Aku menelan ludah. Pernyataannya barusan bagaikan bom yang baru saja mendarat tanpa aba-aba.
“Tapi aku percaya, kalau nanti kakak sudah kerja pasti bakalan jadi orang yang baik. Sekarang aja kakak mau ngasih uang sebanyak ini sama Pengamen Losari”.
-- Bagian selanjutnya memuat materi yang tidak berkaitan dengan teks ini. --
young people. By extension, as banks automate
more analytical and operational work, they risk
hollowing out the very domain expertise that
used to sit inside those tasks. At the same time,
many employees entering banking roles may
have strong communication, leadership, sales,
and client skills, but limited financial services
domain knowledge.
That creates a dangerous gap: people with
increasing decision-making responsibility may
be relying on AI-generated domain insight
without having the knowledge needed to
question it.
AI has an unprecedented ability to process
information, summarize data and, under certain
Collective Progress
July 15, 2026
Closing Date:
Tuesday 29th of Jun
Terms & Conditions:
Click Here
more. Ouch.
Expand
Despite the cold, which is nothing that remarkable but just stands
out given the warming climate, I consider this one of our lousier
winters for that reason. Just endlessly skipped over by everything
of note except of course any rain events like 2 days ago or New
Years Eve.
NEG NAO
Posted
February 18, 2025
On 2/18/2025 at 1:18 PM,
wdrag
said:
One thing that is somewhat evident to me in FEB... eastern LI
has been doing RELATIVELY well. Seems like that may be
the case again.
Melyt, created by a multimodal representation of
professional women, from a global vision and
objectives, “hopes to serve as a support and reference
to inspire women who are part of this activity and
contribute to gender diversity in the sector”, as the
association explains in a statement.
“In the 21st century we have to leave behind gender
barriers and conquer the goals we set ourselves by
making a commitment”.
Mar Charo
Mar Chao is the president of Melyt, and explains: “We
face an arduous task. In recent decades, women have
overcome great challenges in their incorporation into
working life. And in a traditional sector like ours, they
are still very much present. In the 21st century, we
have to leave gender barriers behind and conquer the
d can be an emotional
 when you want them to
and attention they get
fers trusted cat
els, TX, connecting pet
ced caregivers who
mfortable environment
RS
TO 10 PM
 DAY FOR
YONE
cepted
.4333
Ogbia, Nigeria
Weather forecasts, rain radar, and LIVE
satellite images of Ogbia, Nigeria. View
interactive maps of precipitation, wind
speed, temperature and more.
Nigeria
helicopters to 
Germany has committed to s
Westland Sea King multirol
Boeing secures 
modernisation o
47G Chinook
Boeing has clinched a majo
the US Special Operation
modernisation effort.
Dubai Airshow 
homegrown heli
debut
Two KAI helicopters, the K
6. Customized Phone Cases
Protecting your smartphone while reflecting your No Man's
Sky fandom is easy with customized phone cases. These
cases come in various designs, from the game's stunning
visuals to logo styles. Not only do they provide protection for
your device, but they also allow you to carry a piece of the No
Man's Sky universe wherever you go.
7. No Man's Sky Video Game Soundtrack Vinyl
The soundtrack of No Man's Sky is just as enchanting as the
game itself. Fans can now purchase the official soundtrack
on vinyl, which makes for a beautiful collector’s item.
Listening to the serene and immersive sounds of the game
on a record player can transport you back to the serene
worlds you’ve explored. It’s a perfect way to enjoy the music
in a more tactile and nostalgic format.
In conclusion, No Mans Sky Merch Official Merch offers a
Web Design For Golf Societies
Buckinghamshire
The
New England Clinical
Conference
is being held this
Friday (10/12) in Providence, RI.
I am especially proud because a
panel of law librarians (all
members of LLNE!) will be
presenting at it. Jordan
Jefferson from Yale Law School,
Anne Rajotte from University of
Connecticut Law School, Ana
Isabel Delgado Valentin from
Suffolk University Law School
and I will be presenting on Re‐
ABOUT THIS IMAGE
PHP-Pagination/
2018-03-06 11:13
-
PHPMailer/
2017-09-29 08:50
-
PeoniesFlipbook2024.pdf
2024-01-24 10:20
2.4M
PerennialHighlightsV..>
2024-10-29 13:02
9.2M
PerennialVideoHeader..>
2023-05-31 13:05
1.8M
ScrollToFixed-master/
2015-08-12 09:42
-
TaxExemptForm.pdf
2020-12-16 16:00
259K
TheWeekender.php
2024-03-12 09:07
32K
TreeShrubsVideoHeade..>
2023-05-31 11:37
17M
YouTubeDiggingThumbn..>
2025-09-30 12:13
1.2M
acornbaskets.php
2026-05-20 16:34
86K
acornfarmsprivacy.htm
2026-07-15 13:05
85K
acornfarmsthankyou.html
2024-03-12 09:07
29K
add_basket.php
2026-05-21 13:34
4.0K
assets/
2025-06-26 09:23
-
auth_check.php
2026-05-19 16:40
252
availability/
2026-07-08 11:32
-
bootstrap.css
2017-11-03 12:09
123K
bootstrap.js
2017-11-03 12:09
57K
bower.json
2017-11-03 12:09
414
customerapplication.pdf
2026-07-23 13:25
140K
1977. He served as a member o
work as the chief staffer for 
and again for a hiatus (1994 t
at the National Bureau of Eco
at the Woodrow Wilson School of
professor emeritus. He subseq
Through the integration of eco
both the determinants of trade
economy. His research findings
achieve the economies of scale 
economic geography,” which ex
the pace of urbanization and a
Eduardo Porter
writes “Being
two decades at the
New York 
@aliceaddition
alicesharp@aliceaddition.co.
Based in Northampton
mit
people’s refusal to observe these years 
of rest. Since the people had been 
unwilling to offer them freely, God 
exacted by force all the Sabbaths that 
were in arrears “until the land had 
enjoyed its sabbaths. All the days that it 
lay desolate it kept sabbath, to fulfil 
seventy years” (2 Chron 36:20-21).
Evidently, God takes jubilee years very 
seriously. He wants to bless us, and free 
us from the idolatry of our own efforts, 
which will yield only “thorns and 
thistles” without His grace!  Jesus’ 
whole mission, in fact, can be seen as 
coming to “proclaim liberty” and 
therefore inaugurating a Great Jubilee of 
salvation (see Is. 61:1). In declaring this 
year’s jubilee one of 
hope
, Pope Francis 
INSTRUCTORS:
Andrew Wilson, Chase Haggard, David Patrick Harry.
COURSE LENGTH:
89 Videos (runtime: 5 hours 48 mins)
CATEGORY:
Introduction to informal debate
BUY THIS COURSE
Padahal aku mengeluarkan beberapa rupiah hanya agar dia cepat-cepat pergi dariku.
“Eh, makasih yah kak atas apresiasinya. Lagu yang tadi itu ciptaan aku sendiri, loh. Senang bisa bertemu sama kakak. Belajar yang tekun kak biar benar-benar dapat ilmunya, dan biar bisa jadi politikus yang intelek. Nanti kalau udah dapat jabatan di negeri ini, jangan lupa sama rakyat kecil”.
Ia lalu berdiri dari tempat duduknya.
“Langit udah mulai gelap, pamit dulu ya, kak”.
Ia beranjak diiringi mentari yang mulai menurun seolah akan tenggelam di dalam Laut Losari. Keheningan mulai meraba. Seluruh yang diucapkan pemuda tadi kini terngiang-ngiang di telingaku. Aku mulai bertanya-tanya kepada diriku sendiri. Apakah aku belajar untuk kemaslahatan bangsa di masa depan atau semata karena ingin mendapatkan gelar sarjana? Aku disadarkan oleh sebuah petuah dari Pengamen Losari.